Josephson anomalous vortices
Dan Crawford, Stefan Ilić, Pauli Virtanen, Tero T. Heikkilä
TL;DR
The paper introduces Josephson anomalous vortices (JAVs) in Josephson junctions where a ferromagnetic weak link with strong spin-orbit coupling supports circulating currents without an applied phase bias. Through symmetry analysis, it identifies a rotary invariant in the free energy that yields magnetoelectric coupling even when the Lifshitz invariant vanishes, and a microscopic Usadel-model calculation provides expressions for $d_k$ and $e_{jk}$ and demonstrates control of the vortex by gate-tuned Rashba SOC islands.

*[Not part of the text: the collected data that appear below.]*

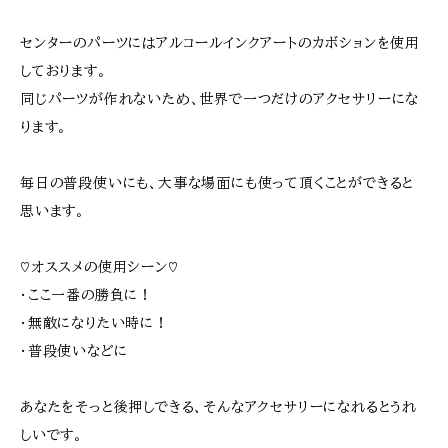
センターのパーツにはアルコールインクアートのカボションを使用
しております。
同じパーツが作れないため、世界で一つだけのアクセサリーにな
ります。
毎日の普段使いにも、大事な場面にも使って頂くことができると
思います。
♡オススメの使用シーン♡
・ここ一番の勝負に！
・無敵になりたい時に！
・普段使いなどに
あなたをそっと後押しできる、そんなアクセサリーになれるとうれ
しいです。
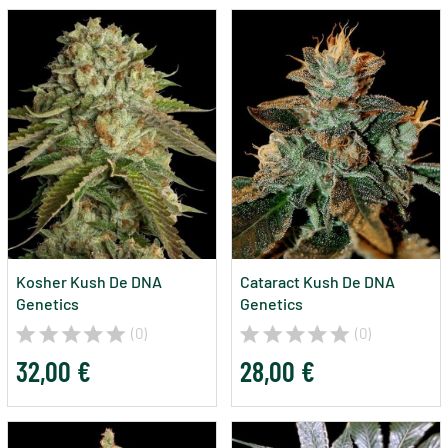
Kosher Kush De DNA
Cataract Kush De DNA
Genetics
Genetics
(0)
(0)
32,00 €
28,00 €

The circulating currents are described by ${\bm J}_{\rm rot} = 2 e \zeta ( f_s \nabla \times f_z^* + f_s^* \nabla \times f_z )$ and are accompanied by textures in the triplet components ${\bm f}_t$. The work suggests detection by scanning magnetometry and gate-based manipulation of Rashba islands to realize and control the JAVs, advancing superconducting spintronics and topological vortex matter.
Abstract
We show that vortices with circulating current, related with odd-frequency triplet pairing, appear in Josephson junctions where the barrier is a weak ferromagnet with strong spin-orbit coupling. By symmetry analysis we show that there is an additional term - a rotary invariant - in the superconducting free energy which allows for magnetoelectric effects even when the previously considered Lifshitz invariant vanishes. Using a microscopic model based on a modified Usadel equation incorporating those effects, we show that the size, shape, and position of these vortices can be controlled by manipulating Rashba spin-orbit coupling in the weak link, via gates, and we suggest that these vortices could be detected via scanning magnetometry techniques. We also show that the transverse triplet components of the pairing amplitudes can form a texture.